RUMUSAN SOAL 1: Tolong ulangi tanpa perubahan bagian kisah Syeikh Muda Waly yang dibuka dengan kata-kata "Tulisan berikut adalah" dan ditutup dengan "besar di Aceh.".
RUMUSAN SOAL 2: Teruskan kisah Syeikh Muda Waly mulai sesudah kalimat terakhir yang tertera.

KUTIPAN SUMBER:
■ ■ ■ ■ ■
Tulisan berikut adalah milik Abuya Jamaluddin Waly, yang ditulis
untuk mengenang ayahnya, Syeikh Muda Waly Al-Khalidy, yang merupakan ayahnya,
dan juga ayah dari Prof Muhibbudin Wali, Muhammad Nasir Wali, Mawardi Wali,
Amran Wali, Ruslan Wali, dan Abdur Rauf Wali. Syeikh Muda Waly Al-Khalidy juga
salah satu simpul dari lahirnya ulama-ulama besar di Aceh.
Ayahku
dilahirkan di desa Blangporoh, Kecamatan Labuhan Haji, Kabupaten Aceh Selatan,
pada tahun 1917. Tidak ada yang mengetahui dari famili beliau tentang hari,
tanggal dan bulan, kapan beliau dilahirkan. Ini pada umumnya sering terjadi
pada orang-orang tua kita zaman dahulu. Meskipun mereka itu ulama atau guru,
tetapi soal mencatat hari dan tanggal kelahiran, lahirnya anak atau cucu,
kurang begitu diperhatikan, selain hanya diingat, tahun kelahiran saja.
Teramasuk diriku sendiri, untunglah aku mengetahui, bahwa hari dan tanggal
kelahiranku tiba-tiba aku melihat catatan dari ayahku pada satu kitab,
bahawasanya kelahiranku, adalah pada hari Rabu, atau Arba’a, 17 Disember 1936,
pada pagi harinya (menurut kata ibukandungku).
Beliau
adalah putera bungsu dari putera-puteri orang tua beliau yang bernama Syeikh
Haji Muhammad Salim bin Malin Palito. Sebenarnya ada lagi adik beliau, tetapi
meninggal dunia pada waktu beliau masih kecil.
Haji
Muhammad Salim, orang tua ayahku berasal dari Batusangkar, Sumatera Barat.
Kalau aku tidak salah ingat bahwa di Batusangkar itu ada sebuah desa, yang
disebut dengan Koto Baru, Kecamatan Sungai Tarab, Kabupaten Tanah Datar,
Sumatera Barat. Aku telah datang ke desa itu pada waktu aku berusia lebih
kurang 12 tahun, dibawa oleh ayahku pada waktu beliau melawat ke Sumatera
Tengah, dan oleh karena aku dalam usia demikian sudah bisa pidato dan membaca
kitab-kitab Tsanawiyah, maka aku diangkat oleh famili orang tuaku degan
panggilan “Malim Kecik” yang ertinya “Alim Kecil.
Kakekku
Haji Muhammad Salim bin Malin Palito datang ke Aceh Selatan adalah selaku da’i
atau pendakwah dan juga sebagai guru agama. Di samping itu, pula paman beliau
yang masyhur dipanggil oleh masyarakat Labuhan Haji dengan Tuanku Peulumat,
yang nama aslinya ialah Syeikh Abdul Karim, lama telah mendahului beliau,
merantau ke Aceh Selatan dan mengambil tempat tinggal di Kecamatan Labuhan
Haji, juga selaku da’i guru dan ulama, menyebarkan nilai-nilai agama Islam.
■ ■ ■ ■ ■
DATA HASIL EKSTRAKSI:
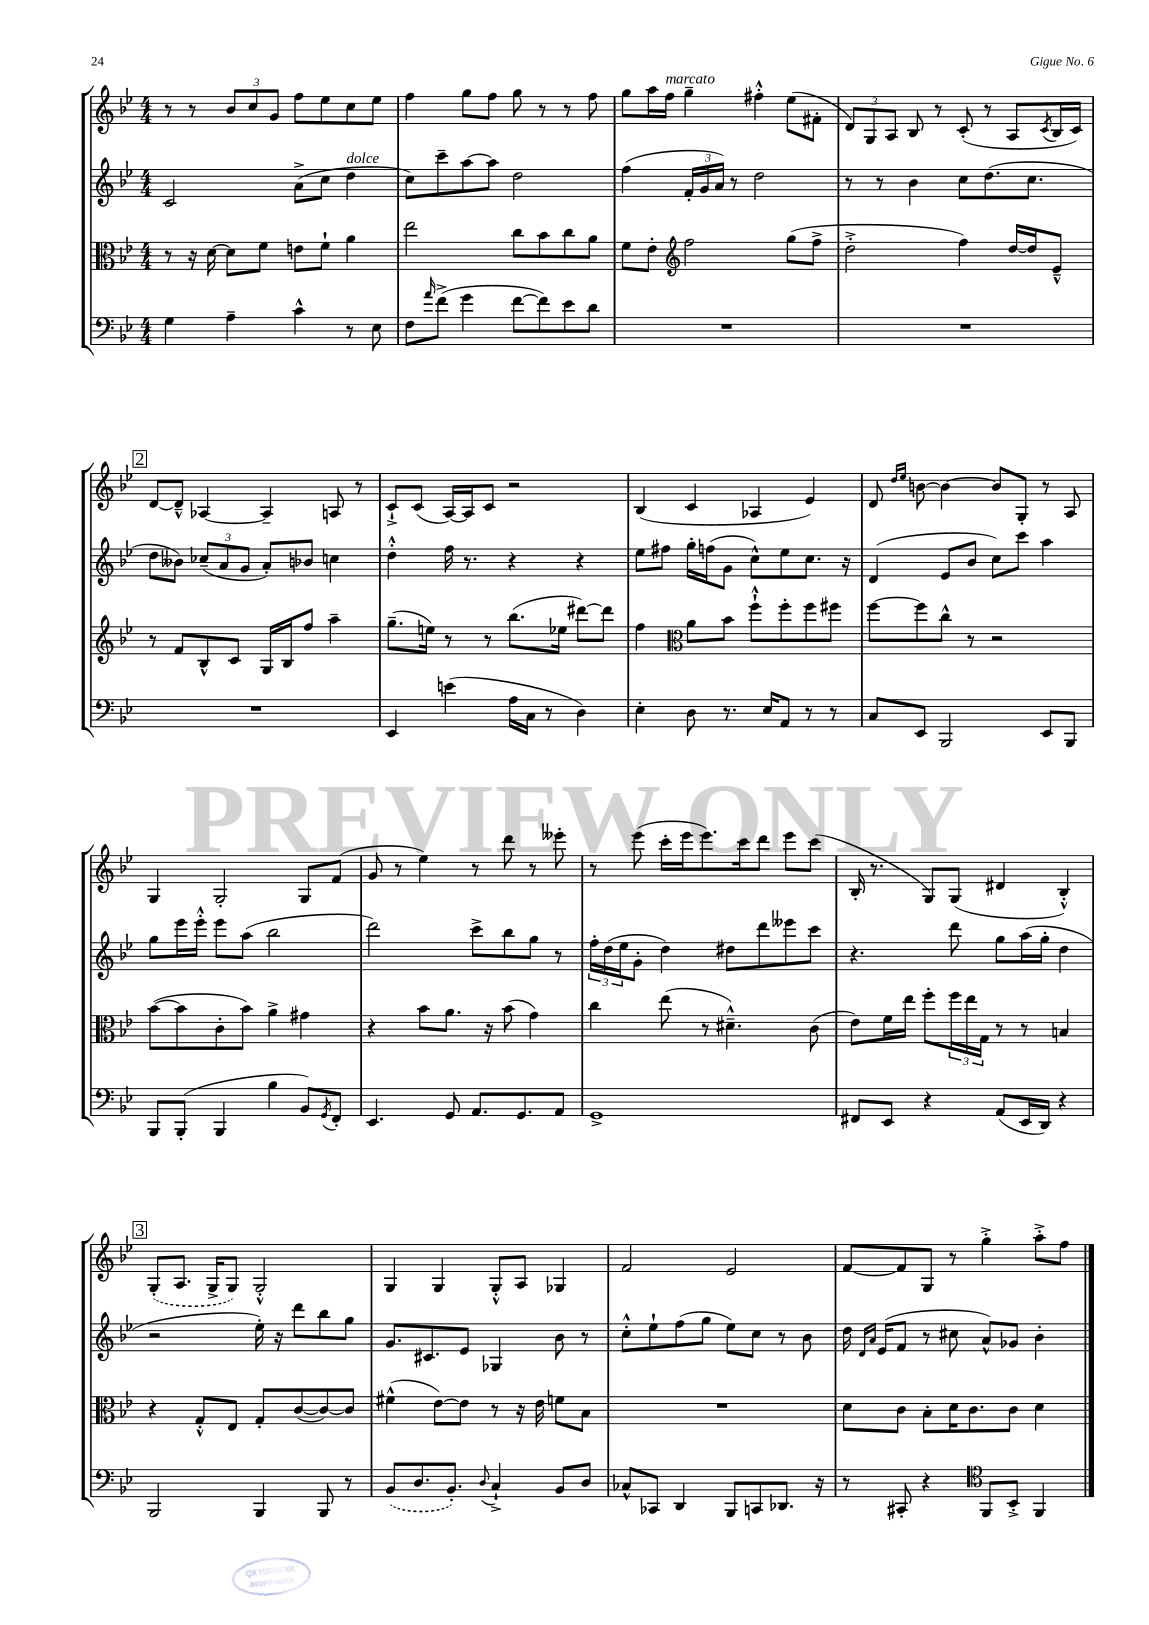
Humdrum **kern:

**kern	**kern	**kern	**kern
*staff4	*staff3	*staff2	*staff1
*clefF4	*clefC3	*clefG2	*clefG2
*k[b-e-]	*k[b-e-]	*k[b-e-]	*k[b-e-]
*M4/4	*M4/4	*M4/4	*M4/4
4G\	8r	2c/	8r
.	16r	.	8r
.	[16d\	.	.
4A~\	8d\]L	.	12b-/L
.	.	.	12cc/
.	8f\J	.	.
.	.	.	12g/J
4c^^\	8e\L	(8a^\L	8ff\L
.	8f`\J	8cc\J	8ee-\
8r	4a\	4dd\	8cc\
8E-\	.	.	8ee-\J
=	=	=	=
8F\L	2ee-\	8cc\L)	4ff\
16qqa/	.	.	.
(8f^\J	.	8ccc~\	.
4g\	.	[8aa\	8gg\L
.	.	8aa\]J	8ff\J
[8f\L	8cc\L	2dd\	8gg\
8f\])	8b-\	.	8r
8e-\	8cc\	.	8r
8d\J	8a\J	.	8ff\
=	=	=	=
1r	8f\L	(4ff\	8gg\L
.	8e-'\J	.	16aa\L
.	.	.	16ff\JJ
*	*clefG2	*	*
.	2ff\	24f'/LL	4gg~\
.	.	24g/	.
.	.	24a/JJ)	.
.	.	8r	.
.	.	2dd\	4ff#'^^\
.	(8gg\L	.	(8ee-\L
.	8ff^\J	.	8f#'\J
=	=	=	=
1r	2dd'^\	8r	12d/L)
.	.	.	12G/
.	.	8r	.
.	.	.	12A/J
.	.	4b-\	8B-/
.	.	.	8r
.	4ff\)	8cc\L	(8c'/
.	.	(8.dd\	8r
.	[16dd/LL	.	8A/L
.	16dd/]J	8.cc\J	.
.	.	.	8qc/
.	8e-~^^/J	.	16B-/L
.	.	.	16c/JJ)
=	=	=	=
1r	8r	8dd\L	[8d/L
.	8f/L	8b--\J)	8d~^^/]J
.	8B-^^/	(12cc-~/L	[4A-/
.	.	12a/	.
.	8c/J	.	.
.	.	12g/J	.
.	16G/LL	8a'/L)	4A-~/]
.	16B-/J	.	.
.	8ff/J	8b-/J	.
.	4aa~\	4cc\	8A/
.	.	.	8r
=	=	=	=
4EE-/	(8.gg~\L	4dd'^^\	8c`^/L
.	.	.	(8c/J
.	16ee\Jk)	.	.
(4e\	8r	16ff\	[16A/LL)
.	.	8.r	16A/]J
.	8r	.	8c/J
16A\LL	(8.bb-\L	4r	2r
16C\JJ	.	.	.
8r	.	.	.
.	16ee-\Jk	.	.
4D\)	[8ddd#\L)	4r	.
.	8ddd#\]J	.	.
=	=	=	=
4E-'\	4ff\	8ee-\L	(4B-/
.	.	8ff#\J	.
*	*clefC3	*	*
8D\	8a\L	16gg'\LL	4c/
.	.	(16ff\J	.
8.r	8b-\J	8g\J	.
.	8ff`^^\L	8cc^^\L)	4A-/
16E-/LK	.	.	.
8AA/J	8ff'\	8ee-\	.
8r	8ff\	8.cc\J	4e-/)
8r	8ff#\J	.	.
.	.	16r	.
=	=	=	=
8C/L	[8ff\L	(4d/	8d/
.	.	.	16qqdd/LL
.	.	.	16qqee-/JJ
8EE-/J	8ff\]	.	[8b\
2BBB-/	8cc^^\J	8e-/L	4b\_
.	8r	8b-/J	.
.	2r	8cc\L)	8b/]L
.	.	8ccc\J	8G'/J
8EE-/L	.	4aa\	8r
8BBB-/J	.	.	8A/
=	=	=	=
8BBB-/L	([8b-\L	8gg\L	4G/
(8BBB-'/J	8b-\]	16eee-\L	.
.	.	16eee-'^^\JJ	.
4BBB-/	8c'\	8eee-\L	2G'/
.	8b-\J)	(8aa\J	.
4B-\	4a^\	2bb-\	.
8BB-/L)	4g#\	.	8G/L
8qGG/	.	.	.
8FF'/J	.	.	(8f/J
=	=	=	=
4.EE-/	4r	2ddd\)	8g/
.	.	.	8r
.	8b-\L	.	4ee-\)
8GG/	8.a\J	.	.
8.AA/L	.	8ccc^\L	8r
.	16r	.	.
.	(8b-\	8bb-\	8ddd\
8.GG/	.	.	.
.	4g\)	8gg\J	8r
8AA/J	.	8r	8eee--'\
=	=	=	=
1GG^	4cc\	24ff'\LL	8r
.	.	(24dd\	.
.	.	24ee-\J	.
.	.	8g'\J	(8eee-\
.	(8ee-\	4dd\)	16ccc'\LL
.	.	.	16eee-\J
.	8r	.	8.eee-\)
.	4.d#~^^\)	8dd#\L	.
.	.	.	16ccc\k
.	.	8ddd\	8ddd\J
.	.	8eee--\	8eee-\L
.	(8c\	8ccc\J	(8ccc\J
=	=	=	=
8FF#/L	8e-\L)	4.r	16B-'/
.	.	.	8.r
8EE-/J	16f\L	.	.
.	16ee-\JJ	.	.
4r	8ff'\L	.	8G/L)
.	24ff\L	8ddd\	(8G/J
.	24ee-\	.	.
.	24G\JJ	.	.
(8AA/L	8r	8gg\L	4d#/
16EE-/L	8r	(16aa\L	.
16DD/JJ)	.	16gg'\JJ	.
4r	4B/	4dd\	4B-'^^/)
=	=	=	=
2BBB-/	4r	2r	(8G'/L
.	.	.	8.A/J
.	8G'^^/L	.	.
.	.	.	16G^/LK
.	8E-/J	.	8G/J)
4BBB-/	8G'/L	16ee-'\)	2G'^^/
.	.	16r	.
.	([8c/	8ddd\L	.
8BBB-/	8c/_)	8bb-\	.
8r	8c/]J	8gg\J	.
=	=	=	=
(8BB-/L	(4f#^^\	8.g/L	4G/
8.D/	.	.	.
.	.	8.c#/	.
.	[8e-\L)	.	4G/
8.BB-'/J)	.	.	.
.	8e-\]J	8e-/J	.
8qqD/	.	.	.
4C`^/	8r	4G-/	8G'^^/L
.	16r	.	8A/J
.	16e-\	.	.
8BB-/L	8f\L	8b-\	4G-/
8D/J	8B-\J	8r	.
=	=	=	=
8C-^^/L	1r	8cc'^^\L	2f/
8CC-/J	.	8ee-`\	.
4DD/	.	(8ff\	.
.	.	8gg\J	.
8BBB-/L	.	8ee-\L)	2e-/
8CC/	.	8cc\J	.
8.DD-/J	.	8r	.
.	.	8b-\	.
16r	.	.	.
=	=	=	=
8r	8d\L	16dd\	[8f/L
.	.	16qqd/LL	.
.	.	16qqa/JJ	.
.	.	(16e-/LK	.
8CC#'/	8c\J	8f/J	8f/]
4r	8B-'\L	8r	8G/J
.	16d\K	8cc#\	8r
.	8.c\	.	.
*clefC4	*	*	*
8FF/L	.	8a^^/L)	4gg'^\
8BB-'^/J	8c\J	8g-/J	.
4FF/	4d\	4b-'\	8aa'^\L
.	.	.	8ff\J
==	==	==	==
*-	*-	*-	*-
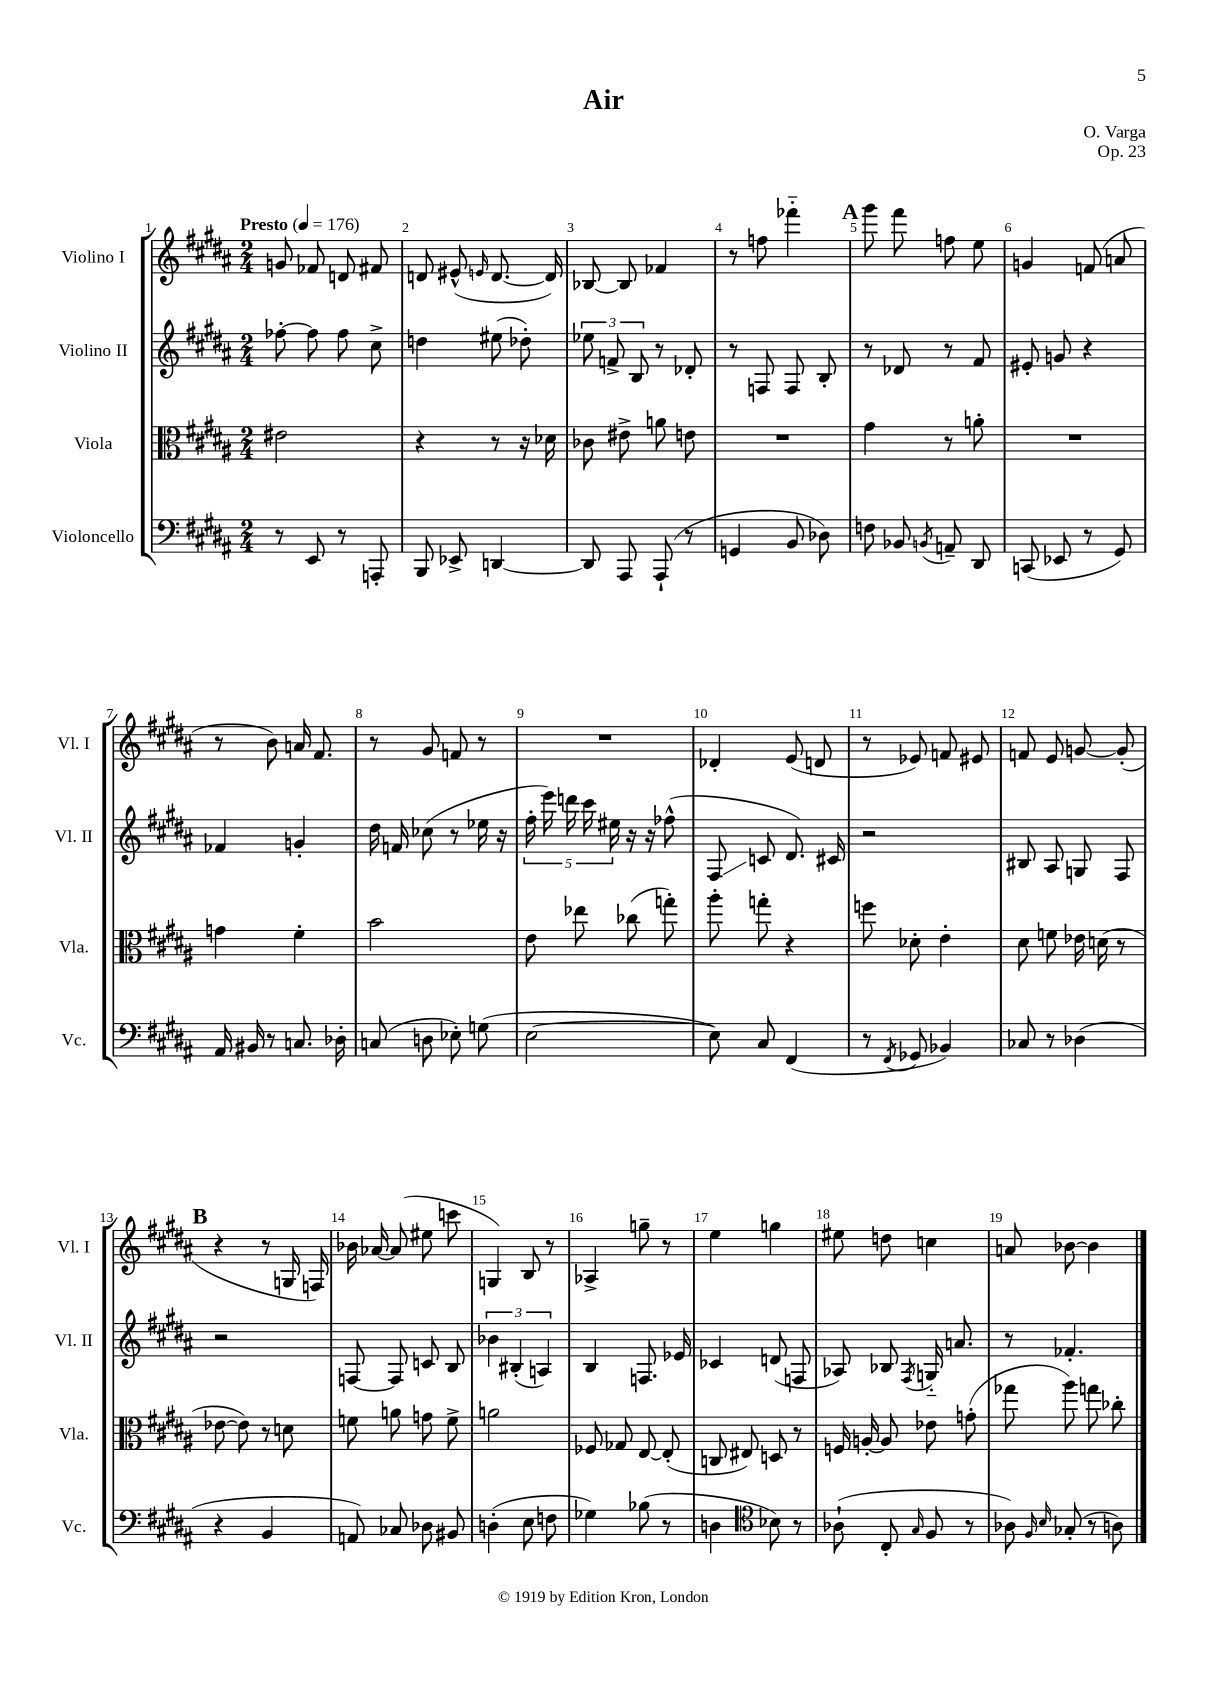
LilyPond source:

\header { title = "Air" composer = "O. Varga" opus = "Op. 23" }
<<
\new StaffGroup <<
\new Staff = "s0" \with { instrumentName = "Violino I" shortInstrumentName = "Vl. I" } {
    \clef treble \key b \major \numericTimeSignature \time 2/4 \tempo "Presto" 4 = 176
    \autoBeamOff g'8 fes'8 d'8 fis'8 |
    d'8 eis'8-^( \grace { e'16 } d'8.~ d'16) |
    bes8~ bes8 fes'4 |
    r8 f''8 fes'''4-_ |
    \mark \markup { \bold "A" } gis'''8 fis'''8 f''8 e''8 |
    g'4 f'8( a'8 |
    r8 b'8) a'16 fis'8. |
    r8 gis'8 f'8 r8 |
    R2 |
    des'4-. e'8( d'8 |
    r8 ees'8) f'8 eis'8 |
    f'8 e'8 g'8~ g'8-.( |
    \mark \markup { \bold "B" } r4 r8 g16 f16) |
    bes'16 aes'16~ aes'8( eis''8 c'''8 |
    g4) b8 r8 |
    aes4-> g''8-- r8 |
    e''4 g''4 |
    eis''8 d''8 c''4 |
    a'8 bes'8~ bes'4 \bar "|." |
}
\new Staff = "s1" \with { instrumentName = "Violino II" shortInstrumentName = "Vl. II" } {
    \clef treble \key b \major \numericTimeSignature \time 2/4
    \autoBeamOff fes''8~-. fes''8 fes''8 cis''8-> |
    d''4 eis''8( des''8-.) |
    \tuplet 3/2 { ees''8 f'8-> b8 } r8 des'8-. |
    r8 f8 f8 b8-. |
    \mark \markup { \bold "A" } r8 des'8 r8 fis'8 |
    eis'8-. g'8 r4 |
    fes'4 g'4-. |
    dis''16 f'16 ces''8( r8 ees''16 r16 |
    \tuplet 5/4 { fis''16-. e'''16) d'''16 cis'''16 eis''16 } r16 r16 fes''8-^( |
    fis8\glissando c'8 dis'8.) cis'16 |
    r2 |
    bis8 ais8 g8 fis8 |
    \mark \markup { \bold "B" } r2 |
    f8~ f8 c'8 b8 |
    \tuplet 3/2 { bes'4 bis4-.( a4) } |
    b4 f8. ees'16 |
    ces'4 d'8( f8 |
    aes8) bes8 \acciaccatura { fis8 } g16-_ a'8. |
    r8 fes'4.-. \bar "|." |
}
\new Staff = "s2" \with { instrumentName = "Viola" shortInstrumentName = "Vla." } {
    \clef alto \key b \major \numericTimeSignature \time 2/4
    \autoBeamOff eis'2 |
    r4 r8 r16 des'16 |
    ces'8 eis'8-> a'8 e'8 |
    R2 |
    \mark \markup { \bold "A" } gis'4 r8 a'8-. |
    R2 |
    g'4 fis'4-. |
    b'2 |
    e'8 ees''8 ces''8( g''8-.) |
    ais''8-. g''8-. r4 |
    f''8 des'8-. e'4-. |
    dis'8 f'8 ees'16 d'16( r8 |
    \mark \markup { \bold "B" } ees'8~ ees'8) r8 d'8 |
    f'8 a'8 g'8 f'8-> |
    a'2 |
    fes8 ges8 e8~ e8-.( |
    c8 eis8) d8 r8 |
    f16 a16~-. a8 ees'8 g'8-.( |
    ges''8 ais''8) g''8 ces''8-. \bar "|." |
}
\new Staff = "s3" \with { instrumentName = "Violoncello" shortInstrumentName = "Vc." } {
    \clef bass \key b \major \numericTimeSignature \time 2/4
    \autoBeamOff r8 e,8 r8 a,,8-. |
    b,,8 ees,8-> d,4~ |
    d,8 ais,,8 ais,,8-!( r8 |
    g,4 b,8 des8) |
    \mark \markup { \bold "A" } f8 bes,8 \acciaccatura { b,8 } a,8-- dis,8 |
    c,8( ees,8 r8 gis,8) |
    ais,16 bis,16 r8 c8. des16-. |
    c8( d8 ees8-.) g8( |
    e2~ |
    e8) cis8 fis,4( |
    r8 \acciaccatura { fis,8 } ges,8 bes,4) |
    ces8 r8 des4( |
    \mark \markup { \bold "B" } r4 b,4 |
    a,8) ces8 des8 bis,8 |
    d4-.( e8 f8 |
    ges4) bes8( r8 |
    d4 \clef tenor bes8) r8 |
    aes8-!( cis8-. \grace { gis16 } fis8 r8 |
    aes8) \grace { fis16 b16 } ges8-.( r8 a8) \bar "|." |
}
>>
>>
\layout { \context { \Score \override BarNumber.break-visibility = ##(#f #t #t) barNumberVisibility = #all-bar-numbers-visible } }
■ ■ ■ ■ ■
HASIL LATIHAN 1:
Tulisan berikut adalah milik Abuya Jamaluddin Waly, yang ditulis
untuk mengenang ayahnya, Syeikh Muda Waly Al-Khalidy, yang merupakan ayahnya,
dan juga ayah dari Prof Muhibbudin Wali, Muhammad Nasir Wali, Mawardi Wali,
Amran Wali, Ruslan Wali, dan Abdur Rauf Wali. Syeikh Muda Waly Al-Khalidy juga
salah satu simpul dari lahirnya ulama-ulama besar di Aceh.

HASIL LATIHAN 2:
Dorongan itulah yang paling kuat bagi kakekku Haji Muhammad Salim, meninggalkan
Sumatera Barat menuju Aceh Selatan dengan kapal layar perahu pada zaman itu.
Tidak
lama setelah beliau, yakni kakekku itu berada di Kecamatan Labuhan Haji, di
bawah kepimpinan pamannya itu, maka kakekku ada jodohnya, dengan seorang wanita
pilihan yang bernama Janadar, puteri seorang Kepala Desa yang bernama Keucik
Nya’Ujud, yang berasal dari Desa Kota Palak, Kecamatan Labuhan Haji, Aceh
Selatan. Itulah Ibu Kandung ayahku. Orang tua beliau seorang ulama dan ibu
kandung beliau keturunan pemimpin masyarakat yang juga dikenal di Kecamatan
Labuhan Haji.
Pada
waktu orang tuaku masih kecil adik kandung beliau meninggal dunia, bahkan ibu
kandung beliau sendiri Siti Janadat berpulang ke rahmatullah. Kalau aku tidak
salah, bahwa nenekku itu meninggal dunia karena melahirkan. Ada yang mengatakan
begitu. Maka tinggallah ayahku selaku anak yatim, kehilangan ibu kandungnya.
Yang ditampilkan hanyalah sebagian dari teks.